EXERCISE AIM. Copy all of the entries that follow, exactly.

PROVIDED DATA.

□ □ □ □ □ □ □

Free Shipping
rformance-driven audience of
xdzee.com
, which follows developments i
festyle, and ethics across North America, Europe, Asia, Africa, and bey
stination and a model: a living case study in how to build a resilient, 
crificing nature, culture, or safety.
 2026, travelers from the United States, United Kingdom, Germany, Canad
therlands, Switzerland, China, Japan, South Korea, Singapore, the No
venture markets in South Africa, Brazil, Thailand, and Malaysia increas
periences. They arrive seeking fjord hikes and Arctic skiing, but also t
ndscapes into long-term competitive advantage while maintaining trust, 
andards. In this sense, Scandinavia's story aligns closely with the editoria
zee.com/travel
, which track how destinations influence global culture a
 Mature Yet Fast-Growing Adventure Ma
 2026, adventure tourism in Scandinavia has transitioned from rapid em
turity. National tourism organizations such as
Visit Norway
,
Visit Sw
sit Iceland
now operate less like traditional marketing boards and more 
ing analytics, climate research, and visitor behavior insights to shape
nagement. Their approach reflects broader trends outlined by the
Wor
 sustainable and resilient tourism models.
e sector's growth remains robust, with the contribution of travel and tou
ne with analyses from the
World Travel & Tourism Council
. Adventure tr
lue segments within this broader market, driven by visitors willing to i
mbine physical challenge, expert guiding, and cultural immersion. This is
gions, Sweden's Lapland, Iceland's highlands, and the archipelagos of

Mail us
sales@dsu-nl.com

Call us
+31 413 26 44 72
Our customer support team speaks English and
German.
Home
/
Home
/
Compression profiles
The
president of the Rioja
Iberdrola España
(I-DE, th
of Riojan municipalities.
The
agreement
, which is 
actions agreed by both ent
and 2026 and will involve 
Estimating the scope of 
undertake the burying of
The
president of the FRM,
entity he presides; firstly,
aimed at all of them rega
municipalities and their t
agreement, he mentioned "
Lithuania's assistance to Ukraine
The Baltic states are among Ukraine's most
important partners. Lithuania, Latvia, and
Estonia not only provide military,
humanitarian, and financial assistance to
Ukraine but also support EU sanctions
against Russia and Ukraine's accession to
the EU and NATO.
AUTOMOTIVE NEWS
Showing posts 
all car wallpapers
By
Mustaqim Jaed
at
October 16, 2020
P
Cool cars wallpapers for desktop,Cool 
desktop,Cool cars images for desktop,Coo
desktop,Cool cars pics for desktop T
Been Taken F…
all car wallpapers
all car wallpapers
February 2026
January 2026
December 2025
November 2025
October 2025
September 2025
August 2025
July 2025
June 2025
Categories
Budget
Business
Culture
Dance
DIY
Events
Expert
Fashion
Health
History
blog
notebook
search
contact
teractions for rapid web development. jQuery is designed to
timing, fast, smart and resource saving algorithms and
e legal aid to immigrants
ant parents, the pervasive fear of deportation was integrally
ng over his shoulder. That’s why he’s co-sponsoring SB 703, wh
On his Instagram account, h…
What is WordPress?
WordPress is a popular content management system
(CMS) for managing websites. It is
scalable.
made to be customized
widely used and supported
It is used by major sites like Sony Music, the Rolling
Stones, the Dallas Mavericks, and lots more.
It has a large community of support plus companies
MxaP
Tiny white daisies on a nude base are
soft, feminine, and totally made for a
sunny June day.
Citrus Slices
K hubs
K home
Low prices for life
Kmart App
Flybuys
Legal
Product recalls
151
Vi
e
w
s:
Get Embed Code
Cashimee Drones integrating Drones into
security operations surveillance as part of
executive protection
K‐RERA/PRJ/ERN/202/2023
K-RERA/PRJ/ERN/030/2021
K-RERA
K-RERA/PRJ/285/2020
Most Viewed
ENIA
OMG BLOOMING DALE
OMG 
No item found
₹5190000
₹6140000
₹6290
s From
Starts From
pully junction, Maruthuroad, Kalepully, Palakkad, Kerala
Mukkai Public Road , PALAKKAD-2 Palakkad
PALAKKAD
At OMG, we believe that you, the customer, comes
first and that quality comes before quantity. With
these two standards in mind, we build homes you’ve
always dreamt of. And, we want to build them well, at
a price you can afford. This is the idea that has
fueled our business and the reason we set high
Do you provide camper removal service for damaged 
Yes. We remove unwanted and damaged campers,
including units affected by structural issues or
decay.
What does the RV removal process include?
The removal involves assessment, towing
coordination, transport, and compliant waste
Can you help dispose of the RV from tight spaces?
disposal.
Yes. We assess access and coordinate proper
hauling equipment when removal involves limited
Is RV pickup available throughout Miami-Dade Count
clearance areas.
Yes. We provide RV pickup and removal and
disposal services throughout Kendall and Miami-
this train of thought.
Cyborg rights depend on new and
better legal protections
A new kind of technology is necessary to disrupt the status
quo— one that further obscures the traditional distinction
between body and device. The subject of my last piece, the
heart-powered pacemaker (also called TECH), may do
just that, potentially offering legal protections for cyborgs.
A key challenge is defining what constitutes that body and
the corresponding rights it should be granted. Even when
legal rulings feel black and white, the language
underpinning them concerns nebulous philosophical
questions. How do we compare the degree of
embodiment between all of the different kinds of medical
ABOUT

□ □ □ □ □ □ □

OUTPUT FOR THIS EXERCISE.
Free Shipping
rformance-driven audience of
xdzee.com
, which follows developments i
festyle, and ethics across North America, Europe, Asia, Africa, and bey
stination and a model: a living case study in how to build a resilient, 
crificing nature, culture, or safety.
 2026, travelers from the United States, United Kingdom, Germany, Canad
therlands, Switzerland, China, Japan, South Korea, Singapore, the No
venture markets in South Africa, Brazil, Thailand, and Malaysia increas
periences. They arrive seeking fjord hikes and Arctic skiing, but also t
ndscapes into long-term competitive advantage while maintaining trust, 
andards. In this sense, Scandinavia's story aligns closely with the editoria
zee.com/travel
, which track how destinations influence global culture a
 Mature Yet Fast-Growing Adventure Ma
 2026, adventure tourism in Scandinavia has transitioned from rapid em
turity. National tourism organizations such as
Visit Norway
,
Visit Sw
sit Iceland
now operate less like traditional marketing boards and more 
ing analytics, climate research, and visitor behavior insights to shape
nagement. Their approach reflects broader trends outlined by the
Wor
 sustainable and resilient tourism models.
e sector's growth remains robust, with the contribution of travel and tou
ne with analyses from the
World Travel & Tourism Council
. Adventure tr
lue segments within this broader market, driven by visitors willing to i
mbine physical challenge, expert guiding, and cultural immersion. This is
gions, Sweden's Lapland, Iceland's highlands, and the archipelagos of

Mail us
sales@dsu-nl.com

Call us
+31 413 26 44 72
Our customer support team speaks English and
German.
Home
/
Home
/
Compression profiles
The
president of the Rioja
Iberdrola España
(I-DE, th
of Riojan municipalities.
The
agreement
, which is 
actions agreed by both ent
and 2026 and will involve 
Estimating the scope of 
undertake the burying of
The
president of the FRM,
entity he presides; firstly,
aimed at all of them rega
municipalities and their t
agreement, he mentioned "
Lithuania's assistance to Ukraine
The Baltic states are among Ukraine's most
important partners. Lithuania, Latvia, and
Estonia not only provide military,
humanitarian, and financial assistance to
Ukraine but also support EU sanctions
against Russia and Ukraine's accession to
the EU and NATO.
AUTOMOTIVE NEWS
Showing posts 
all car wallpapers
By
Mustaqim Jaed
at
October 16, 2020
P
Cool cars wallpapers for desktop,Cool 
desktop,Cool cars images for desktop,Coo
desktop,Cool cars pics for desktop T
Been Taken F…
all car wallpapers
all car wallpapers
February 2026
January 2026
December 2025
November 2025
October 2025
September 2025
August 2025
July 2025
June 2025
Categories
Budget
Business
Culture
Dance
DIY
Events
Expert
Fashion
Health
History
blog
notebook
search
contact
teractions for rapid web development. jQuery is designed to
timing, fast, smart and resource saving algorithms and
e legal aid to immigrants
ant parents, the pervasive fear of deportation was integrally
ng over his shoulder. That’s why he’s co-sponsoring SB 703, wh
On his Instagram account, h…
What is WordPress?
WordPress is a popular content management system
(CMS) for managing websites. It is
scalable.
made to be customized
widely used and supported
It is used by major sites like Sony Music, the Rolling
Stones, the Dallas Mavericks, and lots more.
It has a large community of support plus companies
MxaP
Tiny white daisies on a nude base are
soft, feminine, and totally made for a
sunny June day.
Citrus Slices
K hubs
K home
Low prices for life
Kmart App
Flybuys
Legal
Product recalls
151
Vi
e
w
s:
Get Embed Code
Cashimee Drones integrating Drones into
security operations surveillance as part of
executive protection
K‐RERA/PRJ/ERN/202/2023
K-RERA/PRJ/ERN/030/2021
K-RERA
K-RERA/PRJ/285/2020
Most Viewed
ENIA
OMG BLOOMING DALE
OMG 
No item found
₹5190000
₹6140000
₹6290
s From
Starts From
pully junction, Maruthuroad, Kalepully, Palakkad, Kerala
Mukkai Public Road , PALAKKAD-2 Palakkad
PALAKKAD
At OMG, we believe that you, the customer, comes
first and that quality comes before quantity. With
these two standards in mind, we build homes you’ve
always dreamt of. And, we want to build them well, at
a price you can afford. This is the idea that has
fueled our business and the reason we set high
Do you provide camper removal service for damaged 
Yes. We remove unwanted and damaged campers,
including units affected by structural issues or
decay.
What does the RV removal process include?
The removal involves assessment, towing
coordination, transport, and compliant waste
Can you help dispose of the RV from tight spaces?
disposal.
Yes. We assess access and coordinate proper
hauling equipment when removal involves limited
Is RV pickup available throughout Miami-Dade Count
clearance areas.
Yes. We provide RV pickup and removal and
disposal services throughout Kendall and Miami-
this train of thought.
Cyborg rights depend on new and
better legal protections
A new kind of technology is necessary to disrupt the status
quo— one that further obscures the traditional distinction
between body and device. The subject of my last piece, the
heart-powered pacemaker (also called TECH), may do
just that, potentially offering legal protections for cyborgs.
A key challenge is defining what constitutes that body and
the corresponding rights it should be granted. Even when
legal rulings feel black and white, the language
underpinning them concerns nebulous philosophical
questions. How do we compare the degree of
embodiment between all of the different kinds of medical
ABOUT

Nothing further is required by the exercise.